EU slams Trump’s forced labor tariff as ‘unjustified’

It’s one of two sprawling trade investigations the administration launched this spring, under Section 301 of the Trade Act of 1974, in an effort to restore U.S. President Donald Trump’s global tariffs struck down by the U.S. Supreme Court in February. A 10 percent interim tariff now in force is due to apply in July, and the Section 301 tariff would follow.

Bernd Lange, the influential chair of the European Parliament’s trade committee, said that Washington was “desperately searching for new legal grounds to sustain its tariff policy” following its Supreme Court defeat.

“Accusing the EU of not doing enough against forced labour is absurd,” Lange wrote in a post on X. “The EU has adopted the world’s most stringent rules against products made with forced labour. This looks very much like trying to make the facts fit a legal justification for tariffs that has already been decided.”

Shared objective

Gill stressed that the EU had adopted in 2024 a regulation banning products made with forced labor, and that this shared objective of “elimination of forced labour in supply chains” was also listed in the EU-U.S. joint statement from last August that elaborated the Turnberry accord. 

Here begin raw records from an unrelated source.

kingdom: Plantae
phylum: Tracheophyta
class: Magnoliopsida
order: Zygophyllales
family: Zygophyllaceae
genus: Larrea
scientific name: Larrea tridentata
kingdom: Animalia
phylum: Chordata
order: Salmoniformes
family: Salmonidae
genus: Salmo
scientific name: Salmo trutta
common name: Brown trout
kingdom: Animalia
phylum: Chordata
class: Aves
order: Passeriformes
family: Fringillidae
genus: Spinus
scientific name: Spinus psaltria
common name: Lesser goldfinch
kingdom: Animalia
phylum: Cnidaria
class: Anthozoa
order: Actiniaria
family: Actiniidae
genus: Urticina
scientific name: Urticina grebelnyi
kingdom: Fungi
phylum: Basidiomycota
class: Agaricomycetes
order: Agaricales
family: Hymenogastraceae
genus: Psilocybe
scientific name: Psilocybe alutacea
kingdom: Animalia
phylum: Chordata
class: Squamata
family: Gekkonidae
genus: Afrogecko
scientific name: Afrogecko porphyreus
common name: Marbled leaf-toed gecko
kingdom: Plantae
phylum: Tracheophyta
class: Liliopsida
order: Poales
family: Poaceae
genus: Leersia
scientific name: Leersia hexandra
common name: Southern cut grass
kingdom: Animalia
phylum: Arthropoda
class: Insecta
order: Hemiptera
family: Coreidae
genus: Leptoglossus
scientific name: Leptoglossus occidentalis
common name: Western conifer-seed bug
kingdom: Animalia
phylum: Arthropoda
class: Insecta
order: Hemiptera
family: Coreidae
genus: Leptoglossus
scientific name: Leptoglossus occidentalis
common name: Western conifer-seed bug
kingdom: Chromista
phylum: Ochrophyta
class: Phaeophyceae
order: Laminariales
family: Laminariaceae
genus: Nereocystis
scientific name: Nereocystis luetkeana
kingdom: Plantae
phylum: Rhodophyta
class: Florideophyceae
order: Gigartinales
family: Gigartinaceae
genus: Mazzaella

The EU’s forced labor regulation will, however, only apply from Dec. 2027. This is the justification cited by the U.S. Trade Representative for applying a 10 percent tariff on goods coming from the bloc. 

“Although the European Union has adopted a forced labor import prohibition, the prohibition does not come into application until December 14, 2027,” it says in the report. “In light of the above, USTR finds that the European Union is failing to effectively enforce its forced labor import prohibition.”